L’histoire récente montre que le parti a survécu à plusieurs scandales. Mais celui-ci est d’une autre ampleur. C’est la première fois que sa fondatrice et figure historique est condamnée définitivement pour des faits de détournement de fonds publics.

La décision du parquet général n’est pas un jugement politique. C’est un acte juridique. Mais ses conséquences, elles, sont éminemment politiques.

Un précédent à interroger

Alors, pourquoi ce traitement différencié ? Le parquet général a choisi de ne pas déférer l’arrêt devant la Cour de cassation. Une décision rare dans les affaires de ce poids. En 2023, dans l’affaire Fillon, le parquet s’était pourvu — et la Cour avait confirmé la condamnation. Ici, le parquet a tranché différemment.

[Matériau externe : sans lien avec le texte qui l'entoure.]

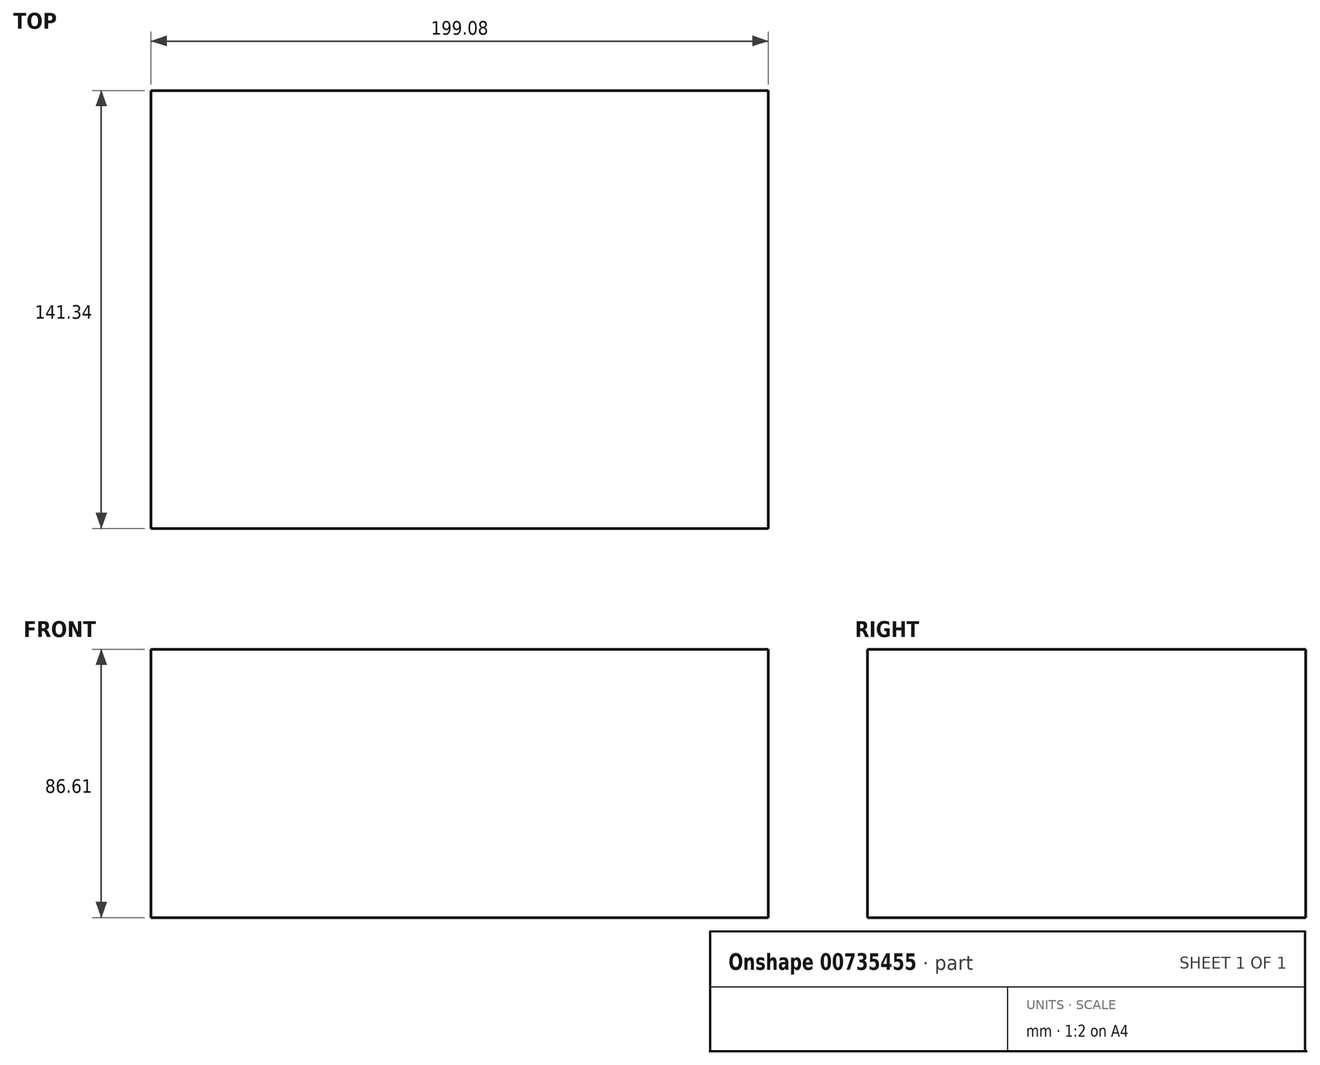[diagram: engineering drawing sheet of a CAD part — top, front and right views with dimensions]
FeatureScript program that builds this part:
annotation { "Feature Type Name" : "Feature", "Feature Type Description" : "" }
export const myFeature = defineFeature(function(context is Context, id is Id, definition is map)
    precondition{}
    {
        {
            var Q0;
            Q0=qCreatedBy(makeId("Top.planeOp"),FACE);
            var sketch = newSketch(context, id + "F0", { "sketchPlane" : qUnion([Q0])});
            skLineSegment(sketch, "E0.bottom", {"start": v(99.54, 70.67) * mm, "end": v(-99.54, 70.67) * mm});
            skLineSegment(sketch, "E0.top", {"start": v(99.54, -70.67) * mm, "end": v(-99.54, -70.67) * mm});
            skLineSegment(sketch, "E0.left", {"start": v(99.54, 70.67) * mm, "end": v(99.54, -70.67) * mm});
            skLineSegment(sketch, "E0.right", {"start": v(-99.54, 70.67) * mm, "end": v(-99.54, -70.67) * mm});
            skPoint(sketch, "E0.middle", {"position": v(0, 0) * mm});
            skSolve(sketch);
        }
        {
            var Q0;
            Q0=makeQuery(id+"F0.imprint","IMPRINT",FACE,{"disambiguationData":[TD([[makeQuery(id+"F0.imprint","IMPRINT",EDGE,{"derivedFrom":sQuery(id+"F0.wireOp",EDGE,"E0.bottom")}),1.0]])]});
            extrude(context, id + "F1", {"entities" : qUnion([Q0]), "depth" : 86.61 * mm, "offsetDistance" : 25.4 * mm});
        }
    });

Les magistrats n’ont pas à justifier leurs choix au-delà de l’examen technique des dossiers. Mais dans une affaire où la présomption d’innocence est épuisée, où la condamnation est devenue définitive, la question mérite d’être posée.

D’autant que le parquet général avait la possibilité de former un pourvoi incident, par exemple pour contester le quantum de la peine. Il ne l’a pas fait.

Les observateurs judiciaires notent que la décision du parquet pourrait être influencée par la qualité de l’arrêt rendu. La cour d’appel a motivé sa décision avec une précision chirurgicale. Le parquet a jugé inutile de la contester.

Reste à savoir si Marine Le Pen saisira elle-même la Cour de cassation. Si elle le fait, la condamnation ne sera pas définitive tant que la Cour ne se sera pas prononcée. Mais le silence du parquet général envoie un signal fort.

— La machine judiciaire s’arrête-t-elle ici ?

Pour le volet pénal, oui. Pour le volet politique, tout commence.

L’affaire des assistants d’eurodéputés du Front national n’a pas fini de faire parler d’elle. La décision du parquet général du 15 juillet 2026 en est le point d’orgue judiciaire. Le point de départ d’une nouvelle séquence politique.